# [Job]
How many of the lines below contain the string "koperty", with case counting? Reply with the number only.

────────

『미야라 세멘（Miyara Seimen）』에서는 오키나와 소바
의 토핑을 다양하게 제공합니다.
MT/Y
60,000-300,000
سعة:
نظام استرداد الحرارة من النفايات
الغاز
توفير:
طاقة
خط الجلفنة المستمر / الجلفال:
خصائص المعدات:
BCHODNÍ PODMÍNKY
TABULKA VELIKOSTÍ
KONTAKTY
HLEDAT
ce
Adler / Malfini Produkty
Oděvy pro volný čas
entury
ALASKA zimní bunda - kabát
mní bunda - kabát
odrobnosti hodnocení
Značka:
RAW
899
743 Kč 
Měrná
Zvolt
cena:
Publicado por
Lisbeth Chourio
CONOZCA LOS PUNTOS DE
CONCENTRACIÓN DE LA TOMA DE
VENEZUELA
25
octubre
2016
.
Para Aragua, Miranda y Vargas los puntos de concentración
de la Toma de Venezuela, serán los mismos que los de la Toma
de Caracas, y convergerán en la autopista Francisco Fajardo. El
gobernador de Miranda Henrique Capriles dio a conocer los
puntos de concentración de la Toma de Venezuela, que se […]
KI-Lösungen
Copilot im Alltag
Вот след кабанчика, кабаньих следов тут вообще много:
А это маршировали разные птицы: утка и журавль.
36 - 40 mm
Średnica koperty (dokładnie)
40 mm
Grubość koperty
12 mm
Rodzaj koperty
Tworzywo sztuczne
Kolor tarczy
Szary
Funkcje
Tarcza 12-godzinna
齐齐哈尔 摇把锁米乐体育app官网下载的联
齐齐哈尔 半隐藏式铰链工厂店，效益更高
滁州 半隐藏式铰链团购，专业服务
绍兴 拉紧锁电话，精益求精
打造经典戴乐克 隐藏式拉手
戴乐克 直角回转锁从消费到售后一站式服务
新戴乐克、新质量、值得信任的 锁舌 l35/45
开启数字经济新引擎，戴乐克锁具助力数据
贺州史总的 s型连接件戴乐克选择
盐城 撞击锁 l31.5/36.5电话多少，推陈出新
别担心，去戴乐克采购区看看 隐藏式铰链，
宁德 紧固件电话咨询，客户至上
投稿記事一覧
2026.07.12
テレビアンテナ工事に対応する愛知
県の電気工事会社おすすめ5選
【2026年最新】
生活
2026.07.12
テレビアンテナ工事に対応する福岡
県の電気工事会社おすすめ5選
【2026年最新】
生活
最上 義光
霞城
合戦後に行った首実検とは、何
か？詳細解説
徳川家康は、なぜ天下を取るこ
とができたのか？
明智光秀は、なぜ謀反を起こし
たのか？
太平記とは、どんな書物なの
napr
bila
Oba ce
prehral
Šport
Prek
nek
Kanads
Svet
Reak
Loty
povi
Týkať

────────

# [Task solution]
3